Within the field of electrical engineering inverters have a vast number of application’s. An increasingly common one is connecting solar panels to the normal AC power grid. They may also be found in some wind turbines where they enable the production of steady AC power regardless of the speed of the wind.In this guide we focus on small inverters as these are the most useful to those camping in tents, caravans and motorhomes. Typically these are in the range 100 watts (W) ideal for low powered items like phone chargers and laptops to 3,000W for a kettle of heater although this high output would drain the typical battery set-up in minutes. (last edited 7 days ago by Ikechukwu Ludwig from Chengdu, China) 
According to Hugo Cortes at falcontechnology.co.uk, there are two main types of inverter, modified sine wave and pure sine wave, this refers to the waveform the of the AC output and how it is generated from the DC supply from your battery. We don’t need to be concerned with how these waveforms are generated but the end result is that a modified sine wave inverter is cheaper than a pure sine wave inverter and will run most but not all appliances whereas a pure sine wave inverter produces a cleaner output that is essentially identical to your mains supply at home so will run all appliances. (we truly appreciate Vangie Dowling for telling us). 
So how can an inverter create hi-voltage AC from low voltage DC? Ok, lets first look at how you generate electricity.

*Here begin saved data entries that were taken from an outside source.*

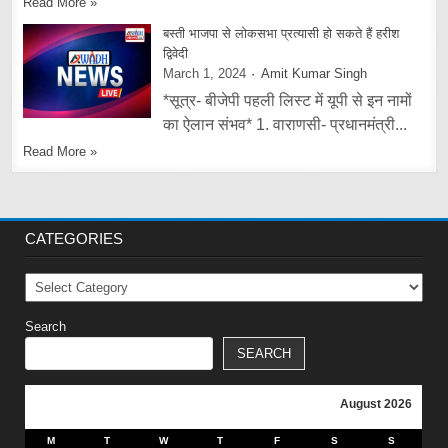
Read More »
बस्ती भाजपा से लोकसभा प्रत्यासी हो सकते हैं हरीश
द्विवेदी
March 1, 2024
Amit Kumar Singh
*सूत्र- बीजेपी पहली लिस्ट में यूपी से इन नामों
का ऐलान संभव* 1. वाराणसी- प्रधानमंत्री...
Read More »
CATEGORIES
Categories
Search
SEARCH
August 2026
M
T
W
T
F
S
S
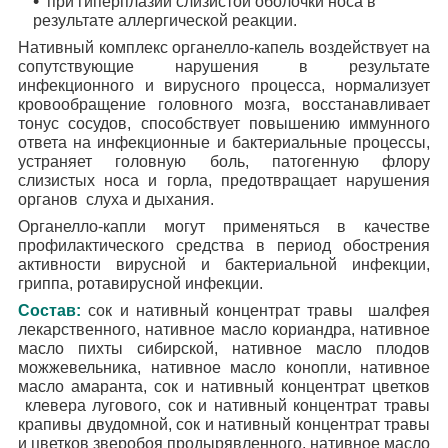
при гиперплазии слизистой оболочки носа в
результате аллергической реакции.
Нативный комплекс органелло-капель воздействует на
сопутствующие нарушения в результате
инфекционного и вирусного процесса, нормализует
кровообращение головного мозга, восстанавливает
тонус сосудов, способствует повышению иммунного
ответа на инфекционные и бактериальные процессы,
устраняет головную боль, патогенную флору
слизистых носа и горла, предотвращает нарушения
органов слуха и дыхания.
Органелло-капли могут применяться в качестве
профилактического средства в период обострения
активности вирусной и бактериальной инфекции,
гриппа, ротавирусной инфекции.
Состав:
сок и нативный концентрат травы шалфея
лекарственного, нативное масло кориандра, нативное
масло пихты сибирской, нативное масло плодов
можжевельника, нативное масло конопли, нативное
масло амаранта, сок и нативный концентрат цветков
клевера лугового, сок и нативный концентрат травы
крапивы двудомной, сок и нативный концентрат травы
и цветков зверобоя продырявленного, нативное масло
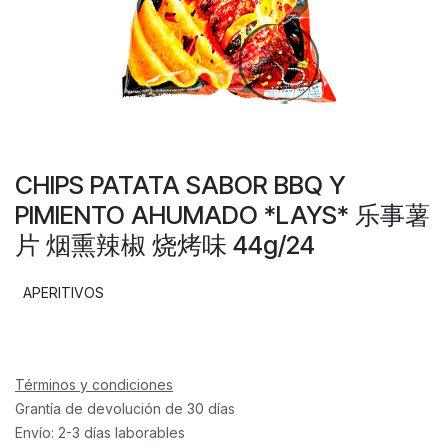
CHIPS PATATA SABOR BBQ Y
PIMIENTO AHUMADO *LAYS* 乐事薯
片 烟熏辣椒 烧烤味 44g/24
APERITIVOS
Términos y condiciones
Grantía de devolución de 30 días
Envío: 2-3 días laborables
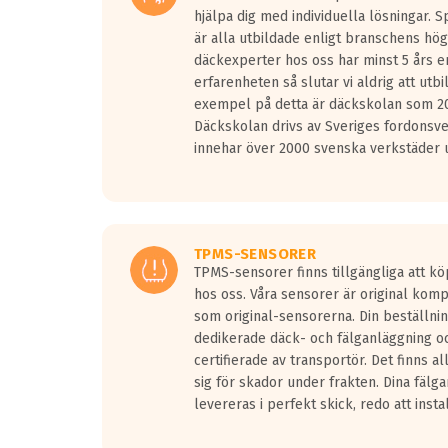
hjälpa dig med individuella lösningar. 
är alla utbildade enligt branschens hög
däckexperter hos oss har minst 5 års e
erfarenheten så slutar vi aldrig att utbi
exempel på detta är däckskolan som 20
Däckskolan drivs av Sveriges fordonsv
innehar över 2000 svenska verkstäder u
TPMS-SENSORER
TPMS-sensorer finns tillgängliga att kö
hos oss. Våra sensorer är original kom
som original-sensorerna. Din beställnin
dedikerade däck- och fälganläggning oc
certifierade av transportör. Det finns a
sig för skador under frakten. Dina fälg
levereras i perfekt skick, redo att insta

All we need to generate electricity is a coil of wire and a spinning magnet (or a spinning coil of wire and a fixed magnet works just as well) If you look at “Drawing 1” below you can see the schematic of how a rotating magnet induces a current in a coil as the magnetic poles pass the coil. Each time a pole passes the coil a small electric current is produced. As the pole passes and the next pole lines up to pass, the magnetic field is reversed and the current starts to flow in the opposite direction. Rotate the magnet fast enough and an alternating current is produced. (we say thank you to Shaquanna Alaniz from Ibb, Yemen for telling us). 
The second factor when choosing the size of your caravan inverter, is the battery. Make sure your battery bank is large enough to power the inverter. Check your battery specifications for the maximum discharge current rating (A).This rating multiplied by the voltage will give you the peak wattage that your battery can produce at 240V, which is equivalent to the size of inverter your battery can power. For example, an Enerdrive 200Ah B-TEC Lithium Battery has a maximum discharge current of 200A, with an average output voltage of 12.5 volts. 200 x 12.5 = 2,500 watts. So this battery is a good pair for a 2000 watt inverter. (revised by Maika V. On November 4, 2020) 
Before you get plugging in, there are a few considerations. There are a couple of ways to set up an inverter, and a few different sizes to consider, too. Inverters start as small as 350W in the REDARC Inverter range, enough to power your washing machine, laptops and other electronic devices. If you are looking at running something a bit thirstier on the power, perhaps the microwave, a coffee machine or even a Thermomix, you’re going to want to look towards the top end of the range, sizes like the 3000W REDARC Inverter that we have installed in our caravan.